This week marks my 20th anniversary as pastor of Grace Baptist Church in Cape Coral, Florida. It is a milestone worth noting because of its testimony to the grace of God working within a local church. Early in my ministry when I heard of a pastor who stayed a long time serving one church I could not help but admire him. Now I admire much more the churches where that kind of longevity is encouraged. Anytime you hear of a long pastorate you can be sure that it is a testimony to a gracious congregation. That is certainly true in my case.
They have given me room to grow, encouraged the development and exercise of my gifts, overlooked my eccentricities and been generous and conscientious in their support. They have loved me and my family (which doubled in size from when I first arrived) and have followed my leadership through some uncertain and difficult times. The name fits the church.
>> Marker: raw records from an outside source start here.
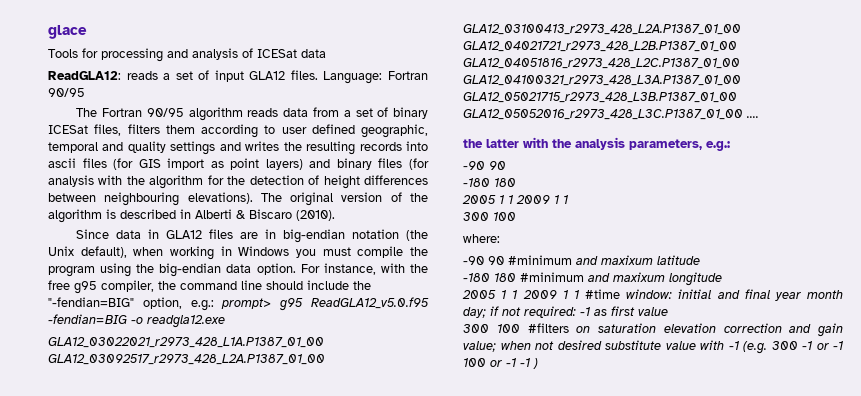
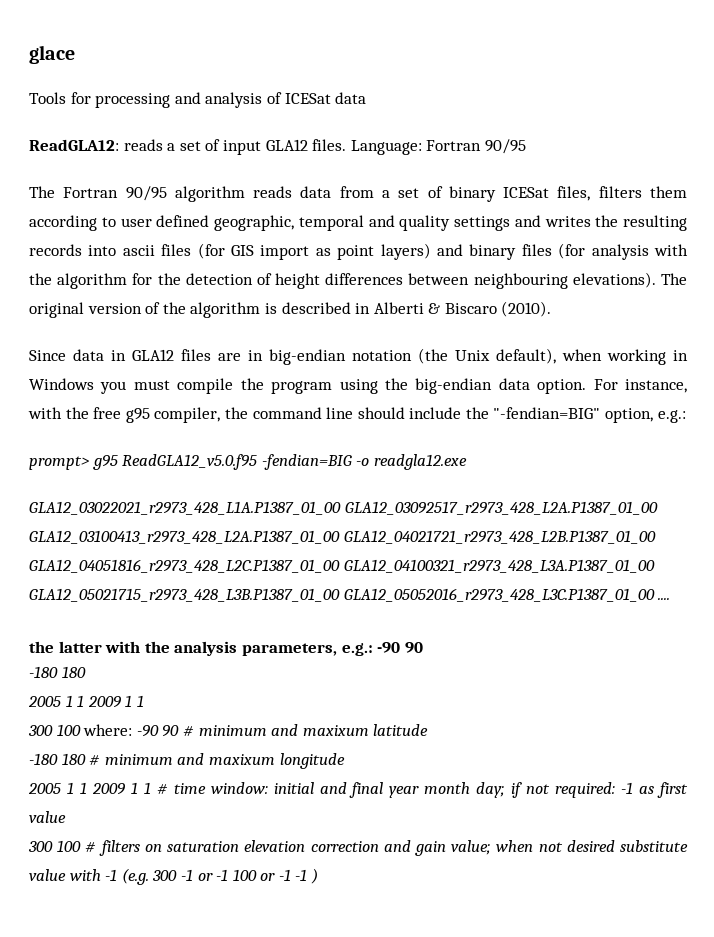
(214, 305) none -> (686, 416) //
(730, 146) // -> (373, 649) none
(516, 216) // -> (81, 730) none
[463,255,572,265] // -90 90 #minimum -> [136,725,267,737] -90 90 # minimum
[520,272,584,282] #minimum -> [89,754,173,765] # minimum
[585,289,620,299] #time -> [156,783,206,794] # time
[527,323,569,333] #filters -> [85,840,140,856] # filters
Yesterday I communicated with 5 brothers who have recently been or are in the process of being forced out of their pastoral ministries by the churches they serve. In addition, there are several more men who alluded to their own, similar experiences in the comments on the blog entry about “Dishonest Calvinists (?).” All of this has caused me to think more deeply about what is going on in the advance of reformation within the SBC and beyond. I hope to collect my thoughts and write about it before long, but here is the direction of my thinking. Calvinism is being made the whipping boy for many of the serious problems that are coming to light in denominational entities as well as local churches. If you listen carefully you can hear that case being made not only in the halls of academia but also in every level of the denominational organization. The misrepresentation of the doctrines of grace and the refusal to admit the nature and real source of these problems provide an easy target for godless people as well as misguided godly people to get in their sites as the explanation of all our problems. This is disingenuous, dishonest and will prove to be spiritually disastrous. But, as I said, that is not the point of this article.
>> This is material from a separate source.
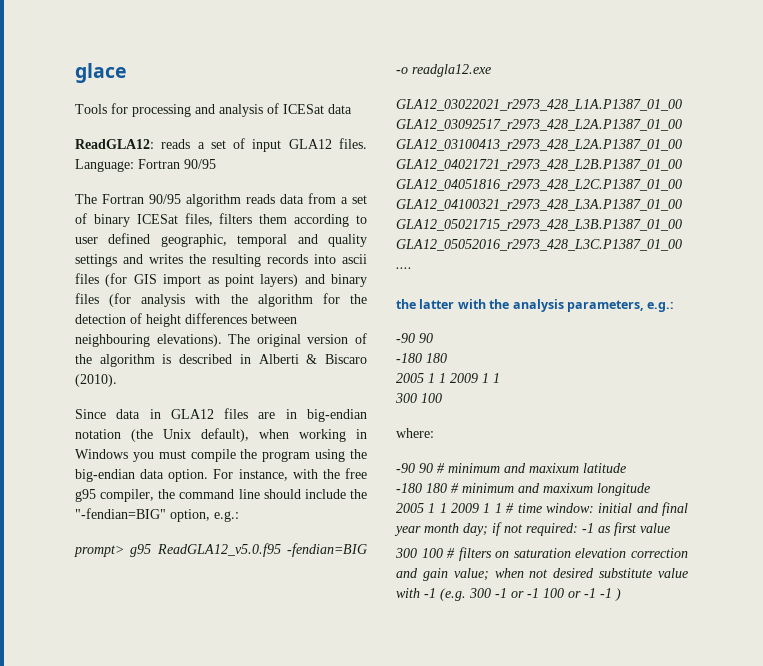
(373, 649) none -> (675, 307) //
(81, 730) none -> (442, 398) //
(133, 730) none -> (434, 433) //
It does provide a backdrop, however, for my recent musings about my 20 year tenure at Grace. Many good things have happened in those 2 decades. I have been granted amazing privileges by God over the course of my ministry here. I have had the privilege of baptizing children of those who came to Christ and were baptized here as young adults many years ago. I have witnessed the church’s recovery of biblical foundations in the areas of the Gospel, discipline and polity. I have watched us send out 3 of our finest families to serve as missionaries in hard places. I have seen God’s grace at work as husbands and wives have buried their life’s mate, as brothers and sisters have grieved over broken marriages and wayward children and as good friends and faithful servants have crossed that river that has no bridge at life’s end. I have been stunned by watching the workings of God’s grace in saving people in all kinds of ways and at various stages of life. I have seen the church struggle financially and respond to financial blessings. I have wept with the church as we watched friends walk away from the Gospel and from us, and have rejoiced with the church as we have seen estranged members restored. I have been challenged and encouraged to study, understand and teach God’s Word week-by-week by a people whose appetite for Christ is so voracious that they will not allow me to get away with superficial exposition. Their faithfulness has provoked in me desires to be faithful.
As with life ministry is filled with a mixture of blessings and sorrows. That is true both for pastor and congregation. John Newton captures the experience of every pastor in this poem.
A Minister’s Burden
What contradictions meet
In ministers’ employ!
It is a bitter sweet,
A sorrow full of joy:
No other post affords a place
For equal honor or disgrace.Who can describe the pain
Which faithful preachers feel,
Constrained to speak in vain,
To hearts as hard as steel?
Or who can tell the pleasures felt,
When stubborn hearts begin to melt?The Savior’s dying love,
The soul’s amazing worth,
Their utmost efforts move,
And draw their bowels forth;
They pray and strive, the rest departs,
Till Christ be formed in sinners’ hearts.If some small hope appears,
They still are not content,
But with a jealous fear,
They watch for the event:
Too oft they find their hopes deceived.
Then how their inmost souls are grieved!But when their pains succeed,
And from the tender blade
The ripening ears proceed,
Their toils are overpaid:
No harvest-joy can equal theirs,
To find the fruit of all their cares.On what has now been sown,
Thy blessing, Lord, bestow;
The power is Thine alone,
To make it spring and grow:
Do Thou the gracious harvest raise,
And Thou alone shalt have the praise.
The church surprised me with a most unusual gift on Wednesday night. For many years I have had back trouble, resulting in a couple of surgeries and some ongoing discomfort. The gracious people whom I serve got together and purchased a “therapeutic spa” for my family and me in honor of our anniversary. “Therapeutic spa” sounds so much more noble than “hot tub” and I admit that I am not very well-versed in this field, but it sure looks like a hot tub! One seat is specially designed with water jets that work on the spinal column. I briefly initiated it yesterday and stayed in long enough to predict that it will be greatly used in the years ahead.
I do need to study up on how to get the most out of it, however. As you can see, I am already hard at work on that.
I am deeply grateful to the Lord for the privilege of serving the wonderful people of Grace Baptist Church for the last 20 years. I could wish that every pastor would have the joy of living with such a people.